== Data shown ==

○ ○ ○ ○

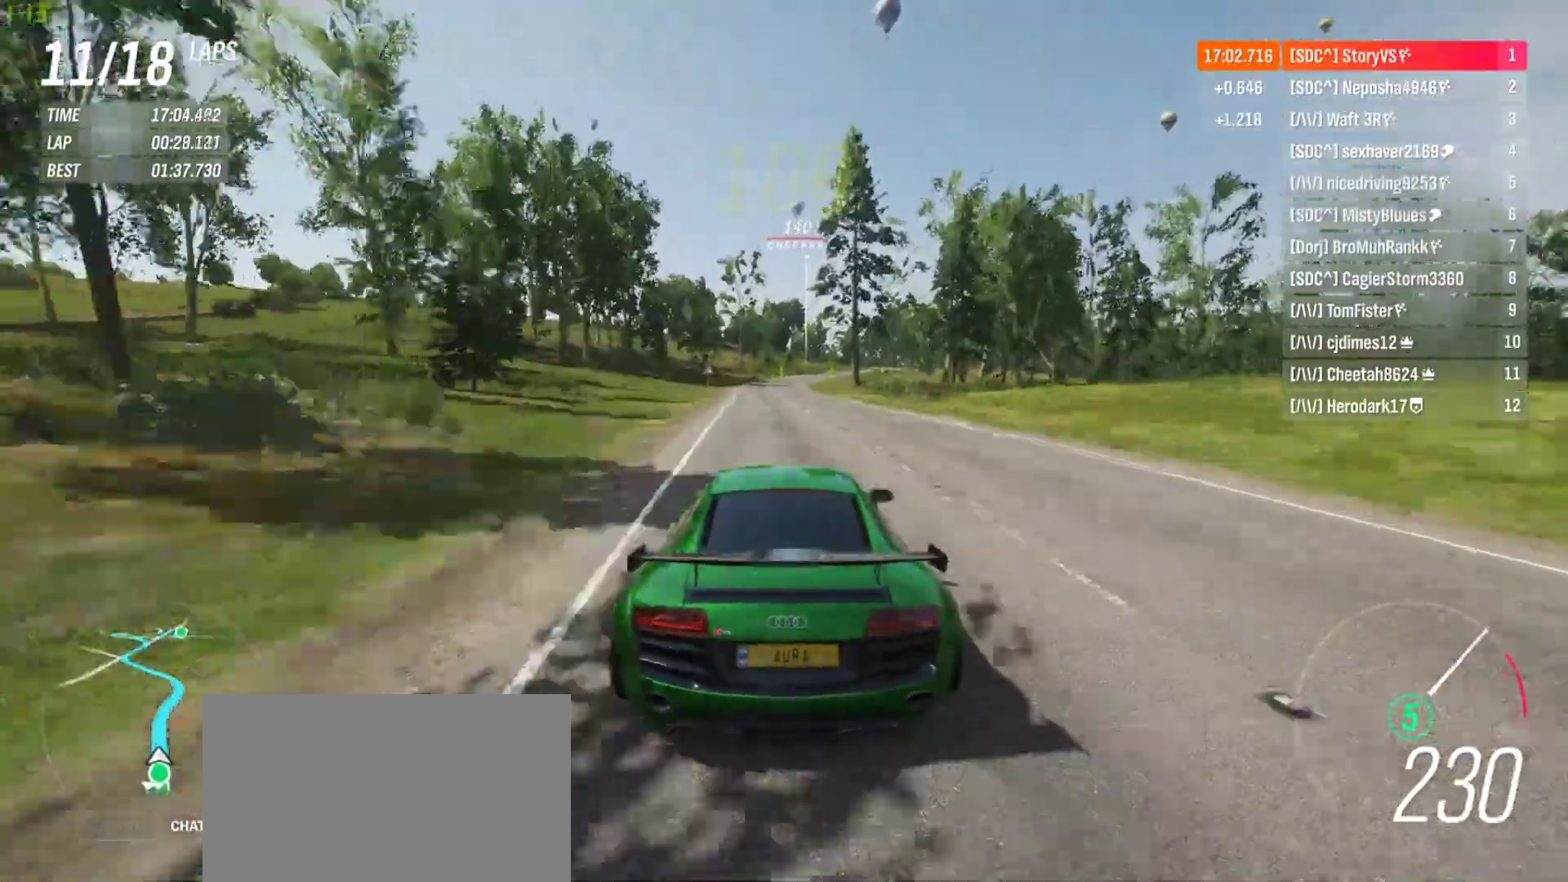
{"buttons": ["R2"], "left_stick": "center", "events": [[200, "left_stick", "left"], [267, "left_stick", "center"]]}
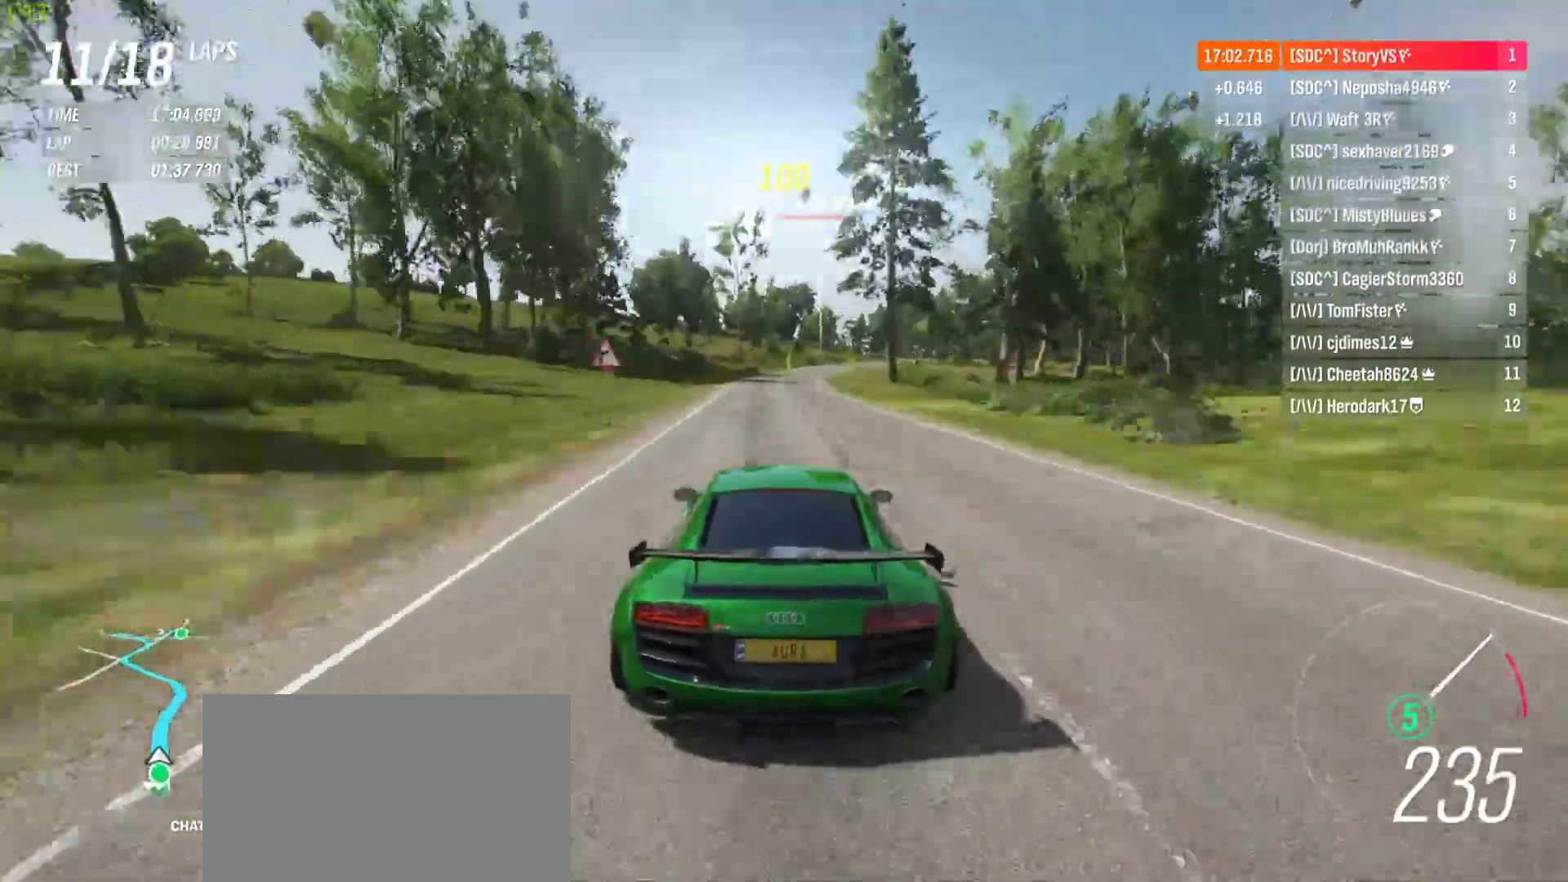
{"buttons": ["R2"], "left_stick": "center", "events": [[333, "left_stick", "right"], [467, "left_stick", "center"]]}
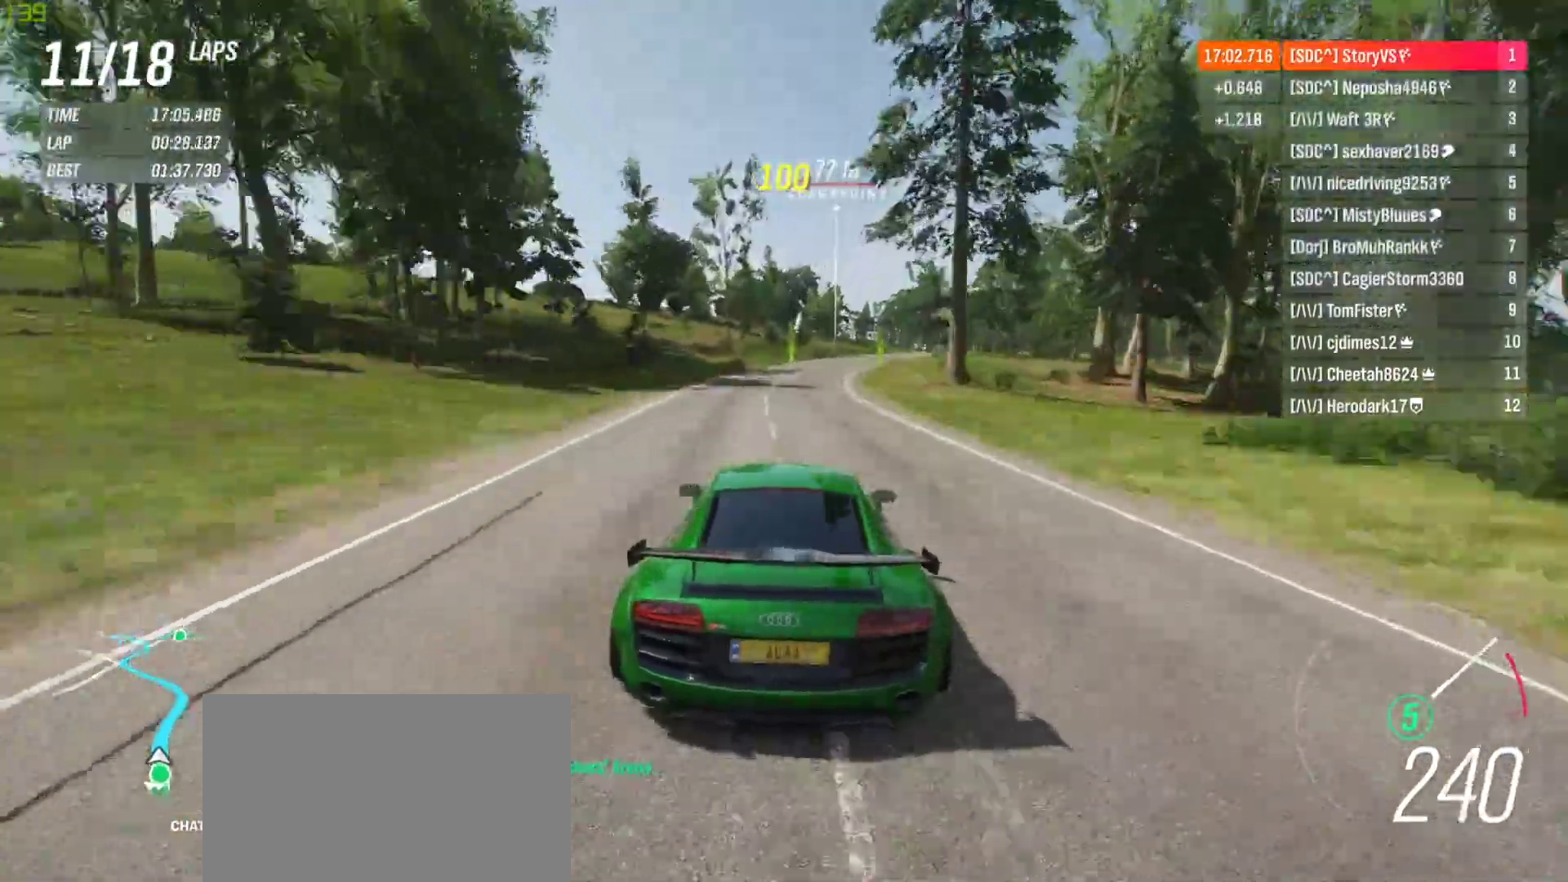
{"buttons": ["R2"], "left_stick": "right", "events": [[33, "left_stick", "right"]]}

○ ○ ○ ○

== About this exercise ==
Retype all the data exactly. Omit pictures.

== Solution to the problem ==
{"buttons": ["R2"], "left_stick": "center", "events": [[200, "left_stick", "left"], [267, "left_stick", "center"]]}
{"buttons": ["R2"], "left_stick": "center", "events": [[333, "left_stick", "right"], [467, "left_stick", "center"]]}
{"buttons": ["R2"], "left_stick": "right", "events": [[33, "left_stick", "right"]]}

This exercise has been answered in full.